This approach reflects a pragmatic shift as hybrid vehicles gain dominance in several major markets, where non-plug-in hybrids now account for a significant share of new car sales. The move also highlights how late Volkswagen is entering a segment long led by Japanese manufacturers.
The emergence of full hybrid systems dates back to the late 1990s, driven primarily by Japanese brands. These technologies took time to establish themselves, but they now dominate in several markets, where non-plug-in hybrids have overtaken other electrification strategies apart from mild hybrid systems.
European manufacturers, however, have not moved at the same pace.
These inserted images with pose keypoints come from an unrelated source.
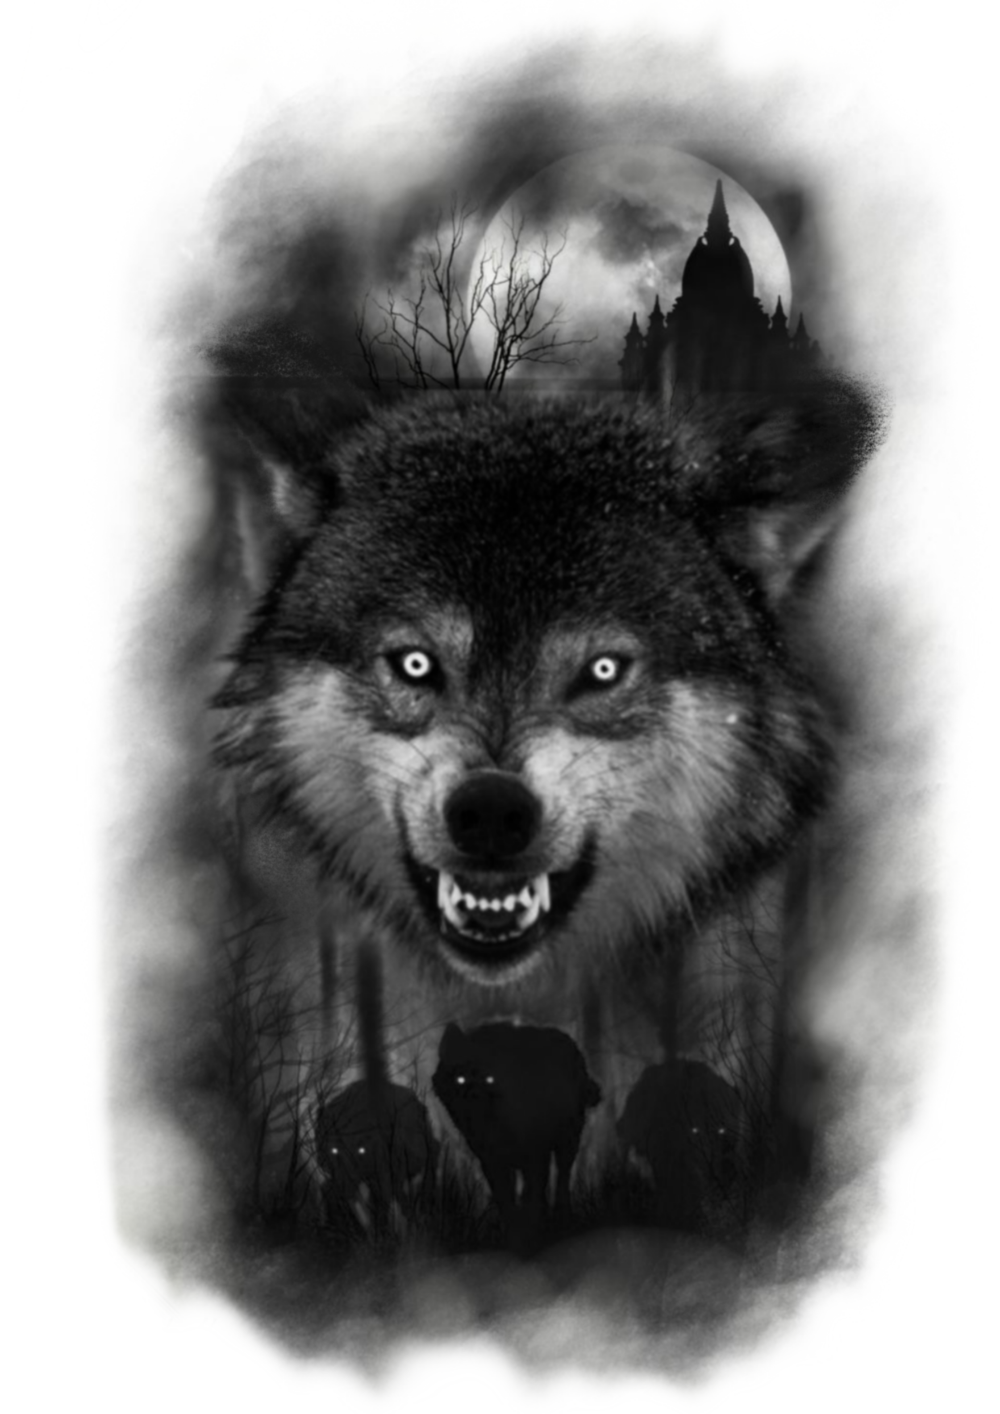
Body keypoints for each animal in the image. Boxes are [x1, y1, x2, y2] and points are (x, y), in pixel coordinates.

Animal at [432, 1021, 601, 1240]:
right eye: (460, 1079)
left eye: (490, 1079)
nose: (473, 1097)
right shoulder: (491, 1160)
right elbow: (506, 1200)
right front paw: (516, 1233)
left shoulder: (535, 1154)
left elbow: (532, 1194)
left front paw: (532, 1231)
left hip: (567, 1143)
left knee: (562, 1180)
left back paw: (562, 1219)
Renault, for instance, developed its own full hybrid solution internally, while Volkswagen only unveils its system in 2026, years after its competitors.
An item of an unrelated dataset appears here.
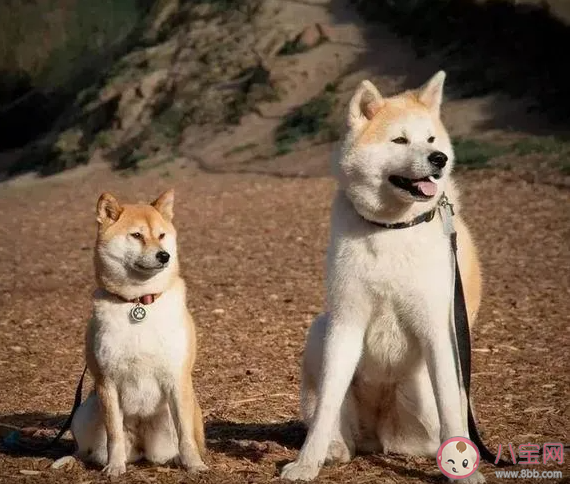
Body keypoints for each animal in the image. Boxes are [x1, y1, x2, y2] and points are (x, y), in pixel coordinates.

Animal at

A Hybrid System Built From Existing Components
Volkswagen did not start from scratch to create its hybrid powertrain. According to Automobile Magazine, the company chose to reuse elements from its existing engine lineup while integrating new components where necessary. The 1.5 TSI four-cylinder engine remains at the core of the system, paired with a newly added hybrid module positioned alongside it under the hood.
To accommodate the high-voltage battery, Volkswagen followed a layout similar to other manufacturers by placing a 1.6 kWh liquid-cooled unit under the rear bench seat, alongside the 12V battery. This packaging strategy avoids major structural changes while enabling electrification.
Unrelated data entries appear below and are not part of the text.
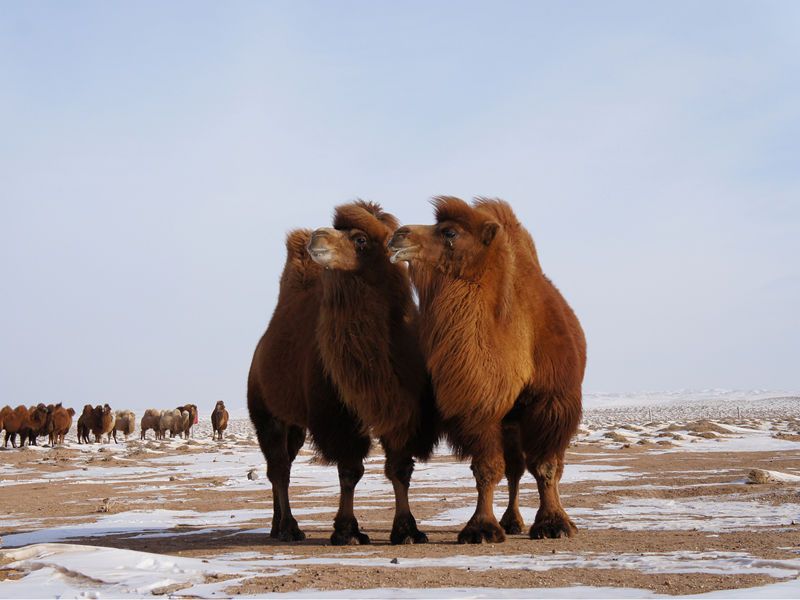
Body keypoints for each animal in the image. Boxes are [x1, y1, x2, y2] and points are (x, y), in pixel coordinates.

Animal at [248, 200, 438, 544]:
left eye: (360, 239)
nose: (317, 236)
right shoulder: (338, 415)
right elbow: (350, 471)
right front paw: (347, 530)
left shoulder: (401, 408)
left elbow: (400, 468)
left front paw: (408, 530)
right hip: (266, 412)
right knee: (279, 468)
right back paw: (289, 528)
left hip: (296, 425)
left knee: (282, 465)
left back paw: (276, 525)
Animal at [390, 197, 588, 544]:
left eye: (450, 232)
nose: (399, 235)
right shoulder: (479, 407)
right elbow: (487, 468)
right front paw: (481, 528)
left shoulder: (552, 402)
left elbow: (547, 467)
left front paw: (553, 524)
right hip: (510, 422)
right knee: (514, 469)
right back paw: (511, 521)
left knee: (547, 465)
The hybrid system itself is described as a compact unit integrating electric motors and a single gear ratio, eliminating the need for a conventional gearbox. The transmission engages via a clutch at certain speeds, a principle also seen in Honda’s hybrid systems.
Schaeffler’s Multi-Mode Hybrid Module at the Core
The hybridization of Volkswagen’s engine appears closely linked to technology developed by the German supplier Schaeffler. Shortly after Volkswagen revealed its system, Schaeffler presented details of its Multi Mode Hybrid (MMH) transmission, designed specifically to convert combustion engines into hybrid setups.
This module is likely the key component enabling Volkswagen’s transition. The MMH combines two electric motors within a compact unit: one connected to the crankshaft acting as a starter-generator, and another driving the wheels. The latter is an asynchronous motor, which reduces drag when inactive, such as when the combustion engine alone powers the vehicle.
The module is available in three power levels, with Volkswagen selecting the mid-range version delivering 250 Nm of torque and up to 110 kW. Despite its compact design, the unit weighs 125 kg and is mounted on the front axle, adding to the overall mass when combined with the battery and power electronics. Schaeffler claims this system can reduce fuel consumption by up to 16 percent compared to a conventional combustion vehicle.
A Focus on Simplicity and Reliability
Hybrid systems are often associated with technical complexity, as illustrated by Renault’s clutch-based transmission, which has raised reliability concerns. Schaeffler, however, has emphasized simplicity in its MMH design to ensure broader compatibility and durability.
The module contains 11 bearings, two electric motors, a set of gears, and a single oil pump serving the entire system. This streamlined architecture is intended to limit additional failure points while remaining adaptable to transverse engine layouts used by many manufacturers.
While the design appears straightforward on paper, real-world reliability remains to be proven. The long-term performance of this hybrid setup will only become clear as more vehicles accumulate mileage in everyday conditions.